[Items from a data source]
***
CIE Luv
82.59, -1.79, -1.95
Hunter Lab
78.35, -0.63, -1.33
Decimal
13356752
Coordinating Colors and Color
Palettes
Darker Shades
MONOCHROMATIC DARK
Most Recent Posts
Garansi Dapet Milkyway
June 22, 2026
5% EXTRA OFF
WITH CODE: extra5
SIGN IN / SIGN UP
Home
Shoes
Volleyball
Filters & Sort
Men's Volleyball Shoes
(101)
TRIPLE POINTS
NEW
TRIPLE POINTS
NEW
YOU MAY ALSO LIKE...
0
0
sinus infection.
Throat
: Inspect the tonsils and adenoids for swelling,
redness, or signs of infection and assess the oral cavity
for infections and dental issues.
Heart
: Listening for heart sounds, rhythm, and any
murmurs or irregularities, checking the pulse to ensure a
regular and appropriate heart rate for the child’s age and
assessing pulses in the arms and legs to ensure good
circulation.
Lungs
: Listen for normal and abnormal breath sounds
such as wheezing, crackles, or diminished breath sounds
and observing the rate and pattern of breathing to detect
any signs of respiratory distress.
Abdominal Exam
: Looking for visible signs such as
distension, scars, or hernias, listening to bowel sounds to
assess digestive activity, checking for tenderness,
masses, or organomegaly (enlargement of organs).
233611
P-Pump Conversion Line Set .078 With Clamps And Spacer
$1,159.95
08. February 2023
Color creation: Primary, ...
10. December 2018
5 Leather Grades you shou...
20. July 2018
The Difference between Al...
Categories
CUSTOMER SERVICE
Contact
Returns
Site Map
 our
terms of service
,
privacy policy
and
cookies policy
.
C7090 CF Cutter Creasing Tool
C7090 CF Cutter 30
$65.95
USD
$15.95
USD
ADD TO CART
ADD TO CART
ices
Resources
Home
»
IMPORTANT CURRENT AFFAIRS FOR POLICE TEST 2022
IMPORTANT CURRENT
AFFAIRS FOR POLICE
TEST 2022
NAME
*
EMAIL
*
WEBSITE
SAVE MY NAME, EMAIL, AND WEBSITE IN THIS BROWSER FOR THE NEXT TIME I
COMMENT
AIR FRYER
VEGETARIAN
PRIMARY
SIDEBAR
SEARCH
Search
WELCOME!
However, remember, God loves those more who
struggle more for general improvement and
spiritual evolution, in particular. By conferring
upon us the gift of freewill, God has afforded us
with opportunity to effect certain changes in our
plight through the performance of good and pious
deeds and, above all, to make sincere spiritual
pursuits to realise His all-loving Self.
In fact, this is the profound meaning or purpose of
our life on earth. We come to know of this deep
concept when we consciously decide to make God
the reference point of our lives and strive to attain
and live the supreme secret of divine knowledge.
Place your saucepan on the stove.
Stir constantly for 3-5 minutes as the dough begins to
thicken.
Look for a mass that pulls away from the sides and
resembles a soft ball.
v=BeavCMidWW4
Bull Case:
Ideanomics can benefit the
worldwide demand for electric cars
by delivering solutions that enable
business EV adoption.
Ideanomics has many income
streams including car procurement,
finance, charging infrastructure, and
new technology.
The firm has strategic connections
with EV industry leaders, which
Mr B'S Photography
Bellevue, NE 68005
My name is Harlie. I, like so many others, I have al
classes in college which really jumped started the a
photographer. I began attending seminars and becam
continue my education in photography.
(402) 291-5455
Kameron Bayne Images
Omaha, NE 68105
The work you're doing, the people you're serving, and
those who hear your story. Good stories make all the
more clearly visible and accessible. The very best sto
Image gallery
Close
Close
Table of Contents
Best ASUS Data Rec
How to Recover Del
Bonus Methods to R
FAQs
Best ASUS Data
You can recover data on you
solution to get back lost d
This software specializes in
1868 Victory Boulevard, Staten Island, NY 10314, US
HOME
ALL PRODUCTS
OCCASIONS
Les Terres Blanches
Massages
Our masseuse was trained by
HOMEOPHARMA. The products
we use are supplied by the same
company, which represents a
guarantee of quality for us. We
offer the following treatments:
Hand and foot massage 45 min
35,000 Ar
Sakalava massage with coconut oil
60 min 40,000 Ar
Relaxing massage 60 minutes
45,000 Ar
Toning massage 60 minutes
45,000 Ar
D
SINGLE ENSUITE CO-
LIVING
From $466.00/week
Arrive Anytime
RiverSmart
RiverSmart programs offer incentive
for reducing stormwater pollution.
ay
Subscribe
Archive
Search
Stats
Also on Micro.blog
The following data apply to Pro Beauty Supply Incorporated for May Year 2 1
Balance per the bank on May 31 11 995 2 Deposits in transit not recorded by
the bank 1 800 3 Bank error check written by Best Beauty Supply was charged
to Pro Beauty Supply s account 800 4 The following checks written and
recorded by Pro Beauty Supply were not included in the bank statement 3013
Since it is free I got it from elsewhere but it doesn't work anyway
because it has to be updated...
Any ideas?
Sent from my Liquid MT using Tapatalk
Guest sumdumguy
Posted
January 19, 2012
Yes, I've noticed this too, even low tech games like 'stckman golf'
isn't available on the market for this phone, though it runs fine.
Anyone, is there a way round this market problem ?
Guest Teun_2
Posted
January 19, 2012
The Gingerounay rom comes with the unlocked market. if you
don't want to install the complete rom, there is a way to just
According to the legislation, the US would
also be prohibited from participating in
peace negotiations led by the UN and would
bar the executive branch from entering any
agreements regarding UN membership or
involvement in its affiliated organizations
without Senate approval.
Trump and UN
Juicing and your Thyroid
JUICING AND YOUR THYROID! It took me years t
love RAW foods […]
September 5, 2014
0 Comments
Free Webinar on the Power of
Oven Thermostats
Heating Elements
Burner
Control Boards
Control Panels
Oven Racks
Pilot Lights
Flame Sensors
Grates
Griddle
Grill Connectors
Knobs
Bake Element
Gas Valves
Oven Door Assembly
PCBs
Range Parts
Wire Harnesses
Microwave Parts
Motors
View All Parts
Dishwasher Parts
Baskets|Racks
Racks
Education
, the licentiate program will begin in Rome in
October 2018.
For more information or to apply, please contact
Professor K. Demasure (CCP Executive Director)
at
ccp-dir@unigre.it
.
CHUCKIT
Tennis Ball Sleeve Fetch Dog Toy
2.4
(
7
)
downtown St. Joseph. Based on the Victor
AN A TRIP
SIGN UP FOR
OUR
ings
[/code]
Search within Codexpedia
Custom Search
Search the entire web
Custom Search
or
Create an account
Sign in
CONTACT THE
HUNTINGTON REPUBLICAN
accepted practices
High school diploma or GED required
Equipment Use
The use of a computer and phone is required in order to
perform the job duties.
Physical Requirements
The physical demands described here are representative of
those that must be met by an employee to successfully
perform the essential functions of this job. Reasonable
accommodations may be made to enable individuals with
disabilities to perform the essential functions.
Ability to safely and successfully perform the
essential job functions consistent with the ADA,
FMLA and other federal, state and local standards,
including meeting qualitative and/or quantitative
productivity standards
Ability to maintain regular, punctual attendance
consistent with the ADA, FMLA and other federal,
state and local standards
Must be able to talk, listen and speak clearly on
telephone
***
- Exercise brief
Given the records above, reproduce precisely and only the lines between the line holding "Tennis Ball Sleeve Fetch Dog Toy" and the line holding "CONTACT THE", inclusive.

- Response for this exercise
Tennis Ball Sleeve Fetch Dog Toy
2.4
(
7
)
downtown St. Joseph. Based on the Victor
AN A TRIP
SIGN UP FOR
OUR
ings
[/code]
Search within Codexpedia
Custom Search
Search the entire web
Custom Search
or
Create an account
Sign in
CONTACT THE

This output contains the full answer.